Ihr Brief war mir ein Bedürfnis. Ich gerate von einem Kummer in den anderen, von einer Bitternis in die andere. Ich hatte mir eine schreckliche Knieverrenkung zugezogen, die mich zwang, zwei Wochen zu Hause zu bleiben und mich zu langweilen. Um der Langeweile zu entfliehen, hat mich die Lust gepackt, ein kleines etymologisches Wörterverzeichnis des neapolitanischen Dialektes anzulegen. Es wird unter irgendeinem Namen erscheinen und gewiß sehr interessant und spaßig werden. Wenn man Verdacht schöpft, daß es von mir ist, wird man gegen das Büchlein losziehen und es verteidigen, dessen bin ich sicher; bewahren Sie also Stillschweigen darüber.

Ich nehme an, daß der Strohsessel meinen Brief mit der lateinischen Inschrift, die er von mir gewünscht hatte, erhalten hat; ich bin sehr ungeduldig, es zu erfahren.
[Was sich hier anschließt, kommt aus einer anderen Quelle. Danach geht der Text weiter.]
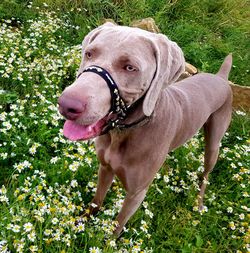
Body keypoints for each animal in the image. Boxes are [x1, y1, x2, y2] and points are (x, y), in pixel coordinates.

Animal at [58, 22, 232, 234]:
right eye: (89, 53)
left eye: (130, 67)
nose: (67, 105)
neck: (122, 132)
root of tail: (221, 77)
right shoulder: (105, 168)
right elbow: (96, 200)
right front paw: (81, 223)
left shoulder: (136, 193)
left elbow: (117, 225)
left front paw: (107, 238)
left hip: (214, 143)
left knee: (206, 174)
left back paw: (199, 204)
Lassen Sie sich von dem Baron von Gleichen erzählen, wer Mylady Oxford ist und wie sehr ich verpflichtet, nach Ihnen diese würdige Frau zu lieben. Nun, sie ist krank, es besteht Gefahr, und dies ist eine andere Ursache meiner Traurigkeit; aber der Hauptgrund ist die Langeweile, der Mangel an passender und gescheiter Gesellschaft und der schreckliche Ausblick in die Zukunft.

Ist es wahr, daß Rousseau die Denkwürdigkeiten seines Lebens im Manuskript hinterlassen hat? Ist dieses Manuskript vorhanden? Wird man es veröffentlichen?...

Haben Sie mich lieb und suchen Sie ihre Gesundheit zu bessern. Der Fall eines gemeinsamen Zusammenlebens im Alter gehört nicht zu den unmöglichsten; aber er würde ein solcher, wenn wir uns nicht die Mühe des Alterns geben.

Leben Sie wohl. Ich bitte Sie, den liebenswürdigen Zuckmantel zu umarmen, wenn Sie, in Anbetracht seines Leibesumfangs, dies fertigbringen. Er verdient es aber, daß man seine Arme dafür in Bewegung setzt; denn man kann nicht liebenswürdiger sein, als er es ist. Leben Sie wohl.